== Segment start ==

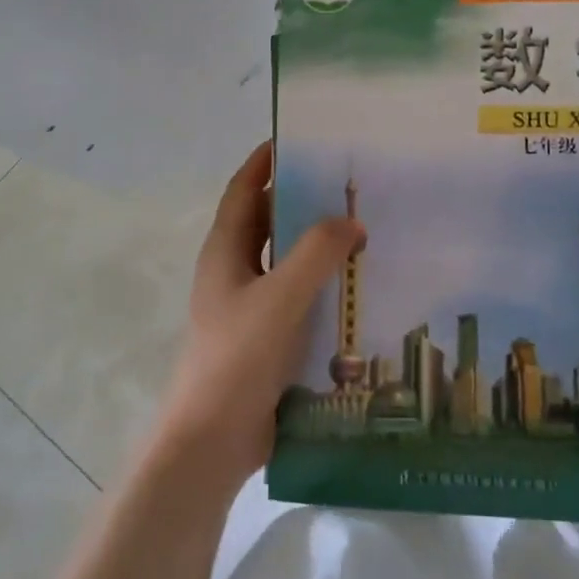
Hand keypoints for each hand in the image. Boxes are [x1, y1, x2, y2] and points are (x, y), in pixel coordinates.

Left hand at [152, 143, 364, 483]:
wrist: (213, 440)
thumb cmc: (238, 357)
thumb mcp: (280, 297)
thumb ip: (317, 253)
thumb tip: (351, 221)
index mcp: (225, 251)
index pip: (244, 190)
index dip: (265, 161)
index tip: (300, 138)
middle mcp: (235, 271)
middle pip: (268, 222)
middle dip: (301, 200)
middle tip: (349, 185)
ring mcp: (250, 306)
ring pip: (287, 261)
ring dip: (317, 245)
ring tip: (364, 229)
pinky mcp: (267, 337)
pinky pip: (299, 296)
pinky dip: (323, 284)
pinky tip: (358, 286)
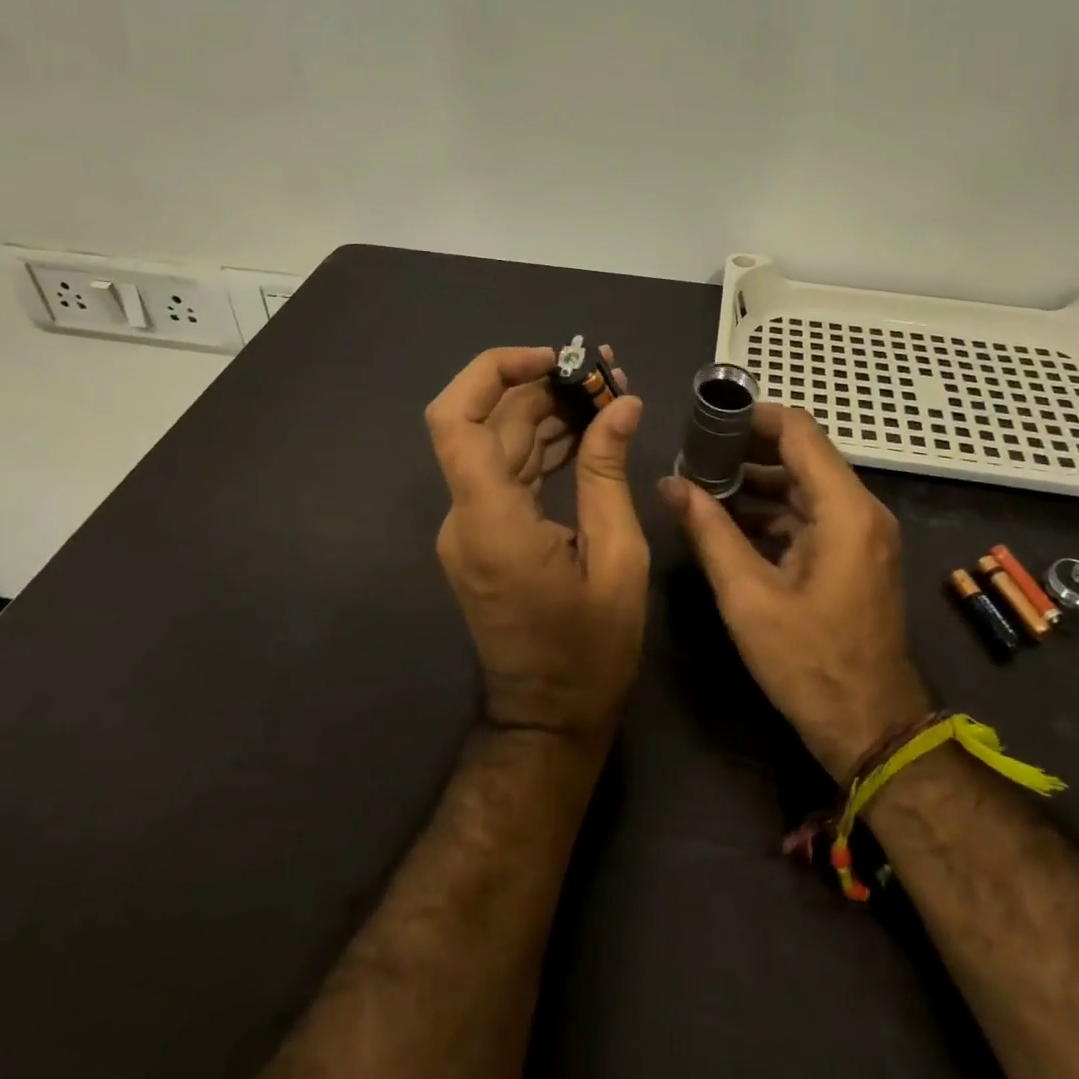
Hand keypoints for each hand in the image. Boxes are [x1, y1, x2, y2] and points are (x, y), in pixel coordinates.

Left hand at [427, 346, 649, 744]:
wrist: (549, 719)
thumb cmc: (590, 651)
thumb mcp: (616, 558)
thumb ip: (608, 474)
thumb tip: (622, 405)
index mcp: (490, 520)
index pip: (456, 419)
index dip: (493, 372)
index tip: (553, 359)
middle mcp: (466, 515)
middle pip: (485, 423)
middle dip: (540, 387)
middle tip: (603, 376)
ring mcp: (471, 526)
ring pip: (497, 444)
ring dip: (544, 413)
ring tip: (605, 396)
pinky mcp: (484, 536)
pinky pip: (507, 473)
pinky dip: (542, 446)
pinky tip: (586, 435)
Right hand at [659, 404, 931, 783]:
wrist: (872, 729)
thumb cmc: (809, 663)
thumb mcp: (747, 596)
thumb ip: (708, 531)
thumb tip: (669, 484)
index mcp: (844, 510)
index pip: (799, 430)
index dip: (752, 417)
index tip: (706, 422)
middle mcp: (861, 510)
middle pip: (803, 453)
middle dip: (747, 449)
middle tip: (695, 454)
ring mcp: (862, 534)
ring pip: (805, 484)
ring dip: (758, 482)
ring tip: (704, 486)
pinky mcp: (855, 555)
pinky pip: (812, 515)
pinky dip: (774, 512)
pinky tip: (731, 524)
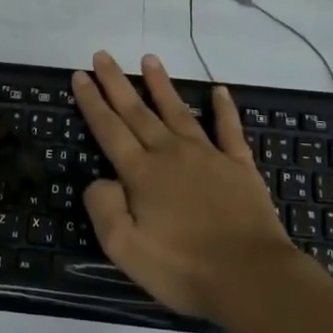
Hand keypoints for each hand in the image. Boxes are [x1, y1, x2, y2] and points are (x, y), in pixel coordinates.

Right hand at [73, 52, 298, 323]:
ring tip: (149, 58)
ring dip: (161, 84)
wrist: (251, 277)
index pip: (109, 129)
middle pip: (138, 111)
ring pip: (178, 111)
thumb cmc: (183, 268)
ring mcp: (208, 156)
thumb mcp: (125, 249)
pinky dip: (224, 108)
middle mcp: (171, 154)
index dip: (92, 102)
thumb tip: (99, 180)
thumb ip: (104, 208)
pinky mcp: (239, 166)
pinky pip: (229, 129)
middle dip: (117, 83)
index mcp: (141, 173)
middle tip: (103, 55)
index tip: (81, 75)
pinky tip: (219, 90)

== Segment end ==

=== Task to complete ===
The entries should be printed again exactly as written, leaving all pictures out.

=== Reply ===
Hand keypoints for each hand in the image. Boxes are [x1, y1, x2, y2] and points are (x, y), in pixel coordinates.

Left hand at [152, 143, 364, 483]:
wrist: (213, 440)
thumb cmc: (238, 357)
thumb mcp: (280, 297)
thumb ip: (317, 253)
thumb tip: (351, 221)
index mcp: (225, 251)
index pip: (244, 190)
index dip: (265, 161)
index tip: (300, 138)
middle mcp: (235, 271)
middle pip: (268, 222)
middle dip: (301, 200)
middle tip: (349, 185)
ring mcp: (250, 306)
ring pip: (287, 261)
ring dip: (317, 245)
ring tip: (364, 229)
pinky mcp: (267, 337)
pinky pip: (299, 296)
pinky dip: (323, 284)
pinky tip: (358, 286)
Hand keypoints for each hand in the image. Boxes are [x1, y1, x2, y2] and points are (x, y), in pixel coordinates.

Left hand at [427, 346, 649, 744]:
wrist: (549, 719)
thumb cmc: (590, 651)
thumb mcp: (616, 558)
thumb ip: (608, 474)
thumb tip: (622, 405)
index mcp: (490, 520)
index pip: (456, 419)
index dip: (493, 372)
index tip: (553, 359)
middle mcp: (466, 515)
middle pip: (485, 423)
middle dip: (540, 387)
middle tip: (603, 376)
ring mcp: (471, 526)
ring pip: (497, 444)
ring dip: (544, 413)
ring tip: (605, 396)
pinky mcp: (484, 536)
pinky pip: (507, 473)
pinky dip: (542, 446)
pinky tip: (586, 435)
Right hand at [659, 404, 931, 783]:
wrist: (872, 729)
thumb cmc: (809, 663)
thumb mcp: (747, 596)
thumb ip: (708, 531)
thumb tip: (669, 484)
index mcp: (844, 510)
index pip: (799, 430)
index dip: (752, 417)
index tip: (706, 422)
middle mcp: (861, 510)
middle pip: (803, 453)
middle dip: (747, 449)
middle tip: (695, 454)
ring mcp: (862, 534)
ring pip: (805, 484)
ring dip: (758, 482)
ring tip: (704, 486)
pinky mcp: (855, 555)
pinky pip: (812, 515)
pinky dip: (774, 512)
pinky tip: (731, 524)
Hand keypoints for each hand in the image. Boxes are [x1, y1, x2, y2] and points are (x, y), in pixel coordinates.

Right hand at [73, 52, 298, 323]:
ring tip: (149, 58)
ring dip: (161, 84)
wrist: (251, 277)
index pip: (109, 129)
middle pip: (138, 111)
ring pip: (178, 111)
thumb cmc: (183, 268)
ring mcp: (208, 156)
thumb mcp: (125, 249)
pinky dip: (224, 108)
middle mcp: (171, 154)
index dip: (92, 102)
thumb tip: (99, 180)
thumb ip: (104, 208)
pinky mcp: (239, 166)
pinky pip: (229, 129)
middle dip: (117, 83)
index mcp: (141, 173)
middle tip: (103, 55)
index tip: (81, 75)
pinky tip: (219, 90)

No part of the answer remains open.